一方、デカルトでは、S がp を知るとは次のことである。
(1)Spを信じる。
(2)Spについての信念は明晰にして判明である。
  明晰にして判明な観念は真である。
  それゆえ、pである。
 デカルトと信頼可能性理論との知識の特徴付けの違いは内在主義と外在主義(externalism) の違いである。「真」なる知識の保証はデカルトでは精神に内在的なものによって与えられるが、信頼可能性理論では環境によって外在的に与えられる。
 このような区別を信じるなら、デカルト風の内在主義が伝統的な知識像に対応していて、外在主義的な立場が情報概念の根本にあると推察できそうである。内在的な知識の外在化が情報という訳である。知識を経験的な装置や方法によって保証しようという考えは情報を考える基本枠組だと捉えることができる。とてもわかりやすく、最初に述べた知識と情報の不思議で微妙な違いが見事に説明でき、それだけでも納得できそうに思える。

 外在主義的な「知る」ことの定義は不可避的に環境や文脈の中で定義されるが、確率概念を使った情報量の定義は、環境や文脈から独立に「現実離れ」して行われている。「現実離れ」は「文脈離れ」と言った方が適切だろう。(私たち人間の人間らしい点は現実に埋もれるだけでなく、現実から離れて判断できる点にある。)外在主義的に知ったものが情報であり、その情報の量を適切に測定するための情報量の定義とが2段階に組み合わされていると考えればよいだろう。
 もう一つ大切なことは情報の定義が外在主義的でも、情報量の定義は文脈や環境とは無関係の確率概念を使っていて、確率という解釈が複数あるように、それだけで具体的で操作可能な概念にはなっていない。情報は実証的な対象として定義でき、そしてそれを可能にするのが情報量であるが、その情報量自体は実証的でない、数学的な確率概念によって定義されているのである。
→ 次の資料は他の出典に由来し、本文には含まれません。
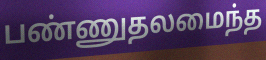
பண்ணுதலமைந்த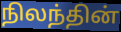
நிலந்தின்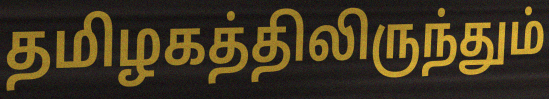
தமிழகத்திலிருந்தும்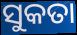
ସୁକତାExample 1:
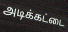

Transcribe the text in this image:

அடிக்கட்டை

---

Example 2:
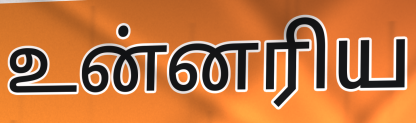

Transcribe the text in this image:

உன்னரிய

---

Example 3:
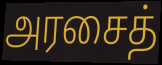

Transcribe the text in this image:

அரசைத்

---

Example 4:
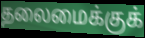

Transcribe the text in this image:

தலைமைக்குக்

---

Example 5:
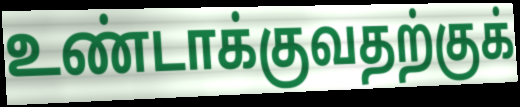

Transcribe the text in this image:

உண்டாக்குவதற்குக்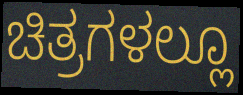
ಚಿತ್ರಗಳಲ್ಲೂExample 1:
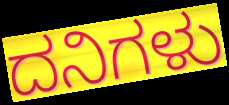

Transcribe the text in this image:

ದನಿಗಳು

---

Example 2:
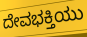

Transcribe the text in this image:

ದೇವಭಕ್ತಿಯು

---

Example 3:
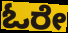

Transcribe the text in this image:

ಓರೇ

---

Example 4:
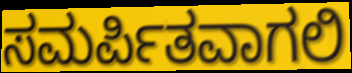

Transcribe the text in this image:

ಸಮರ್ಪಿತವಾಗಲಿ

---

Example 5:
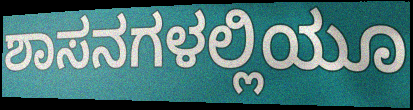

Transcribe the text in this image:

ಶಾಸನಗಳಲ್ಲಿಯೂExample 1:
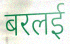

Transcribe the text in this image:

बरलई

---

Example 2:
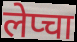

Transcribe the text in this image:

लेप्चा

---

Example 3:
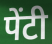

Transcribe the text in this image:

पेंटी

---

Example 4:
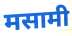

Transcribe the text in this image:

मसामी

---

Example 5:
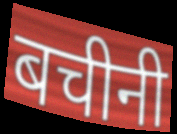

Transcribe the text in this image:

बचीनी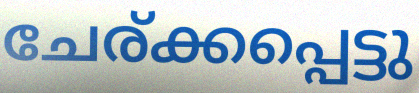
ചേര്ക്കപ്പെട്ടു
 さて、肝心な話に近づいてきた。私たちの日常世界は決定論的な世界だと想定されている。そうでないと法律もビジネスもすべてが狂ってしまう。世界が決定論的な仕方で変化しているという形而上学的な前提は私たちの感覚に基づく日常生活にしっかり合致するためか、疑われることなく自明な常識となってきた。
 知識の物語化には情報化が不可欠で、情報概念が脚光を浴びた訳だが、そのためには確率空間という反因果的な数学的仕組みが必要だった。物語と確率は相反するように見えながら、相補的な仕方でうまく利用されている。内在主義的な知識の特徴づけが外在主義的な知識の特徴づけに先行し、知識と情報の区別は内在的、外在的の区別だと考えてきた。信頼可能性理論は知識より情報についてのものだという理解が優勢だった。だが、これまでの考察から、知識と情報を根本的に区別するものはなく、これまでの歴史的経緯の違いが二つの違いらしきものを生み出してきたに過ぎない。
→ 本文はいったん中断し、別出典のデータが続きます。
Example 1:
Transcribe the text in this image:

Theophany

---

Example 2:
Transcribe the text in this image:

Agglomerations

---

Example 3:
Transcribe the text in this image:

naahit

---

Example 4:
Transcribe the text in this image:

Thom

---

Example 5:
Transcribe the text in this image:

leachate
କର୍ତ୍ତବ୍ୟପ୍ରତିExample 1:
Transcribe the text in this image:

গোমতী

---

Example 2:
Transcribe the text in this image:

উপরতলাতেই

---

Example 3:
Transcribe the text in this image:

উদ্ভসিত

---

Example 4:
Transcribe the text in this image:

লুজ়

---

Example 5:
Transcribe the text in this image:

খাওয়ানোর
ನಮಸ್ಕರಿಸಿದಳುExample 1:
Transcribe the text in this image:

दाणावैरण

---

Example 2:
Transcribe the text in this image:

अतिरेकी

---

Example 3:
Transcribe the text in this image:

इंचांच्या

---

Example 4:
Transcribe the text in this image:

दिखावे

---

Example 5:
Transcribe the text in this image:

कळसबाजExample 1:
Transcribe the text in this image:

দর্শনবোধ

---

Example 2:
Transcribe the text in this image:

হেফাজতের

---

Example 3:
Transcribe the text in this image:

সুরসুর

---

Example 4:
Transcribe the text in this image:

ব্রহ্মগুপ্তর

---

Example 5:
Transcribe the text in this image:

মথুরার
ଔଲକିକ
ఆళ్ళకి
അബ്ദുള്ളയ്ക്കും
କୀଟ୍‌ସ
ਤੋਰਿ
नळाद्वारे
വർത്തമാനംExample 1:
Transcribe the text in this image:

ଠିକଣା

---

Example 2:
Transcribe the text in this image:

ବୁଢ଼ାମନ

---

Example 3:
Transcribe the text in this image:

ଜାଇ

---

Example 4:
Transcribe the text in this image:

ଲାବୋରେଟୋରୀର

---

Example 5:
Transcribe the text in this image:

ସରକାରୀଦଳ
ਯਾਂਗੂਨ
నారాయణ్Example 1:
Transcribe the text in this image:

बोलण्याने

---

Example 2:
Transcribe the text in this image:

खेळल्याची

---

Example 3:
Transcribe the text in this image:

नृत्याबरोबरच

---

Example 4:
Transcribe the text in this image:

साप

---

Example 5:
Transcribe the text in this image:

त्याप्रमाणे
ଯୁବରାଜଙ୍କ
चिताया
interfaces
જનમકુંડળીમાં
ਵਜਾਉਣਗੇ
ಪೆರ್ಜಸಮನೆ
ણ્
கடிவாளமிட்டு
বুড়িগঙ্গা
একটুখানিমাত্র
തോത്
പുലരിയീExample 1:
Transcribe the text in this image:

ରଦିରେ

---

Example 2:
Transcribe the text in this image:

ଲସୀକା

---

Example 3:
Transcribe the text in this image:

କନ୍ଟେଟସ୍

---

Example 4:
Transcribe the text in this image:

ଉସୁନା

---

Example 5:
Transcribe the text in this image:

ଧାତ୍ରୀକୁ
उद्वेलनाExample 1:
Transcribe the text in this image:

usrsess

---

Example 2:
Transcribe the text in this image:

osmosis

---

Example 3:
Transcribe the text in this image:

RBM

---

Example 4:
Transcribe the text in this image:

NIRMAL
 確率を使った情報量は、確率空間を必要とする。確率空間は数学的モデルであり、内在主義的に理解するのが自然である。これは主観的な確率解釈と呼ばれてきたものに通じている。私たちが住む古典的な世界は決定論的な変化を仮定していて、確率的なのは主観の世界だけであると信じられてきた。私たちは自分たちが住む世界が確率的だと思うのだが、それは未来に対してだけで、過去や現在は確率的ではないと確信している。この態度は許されるのだろうか。世界は時間の経過によって確率的だったものがそうでないものになるといった芸当をするのだろうか。
 この皮肉な結果が意味するのは、情報量概念は主観的なものに過ぎず、経験的、実証的ではないということである。だが、実際には情報量概念は有効に使われ、情報科学の基本概念として役立っている。情報量概念は内在的でも情報は外在的であり、そこに不都合は何もない。これは、体重の値は実数で表現されても、体重は実数ではなく、実際の重さであることに何ら不都合がないのと同じことである。
 文脈は知識の使用者には究極的に所与。知識や情報がいつも文脈に対して相対的であることは、文脈を離れて考えることができる理論と根本的に違っている。日常世界で使われる知識や情報が認識論や情報理論に登場するそれらとは違うという印象を与えるのは、これが理由である。「使われる」知識や情報は、文脈離れした知識や情報の定義とは違うのである。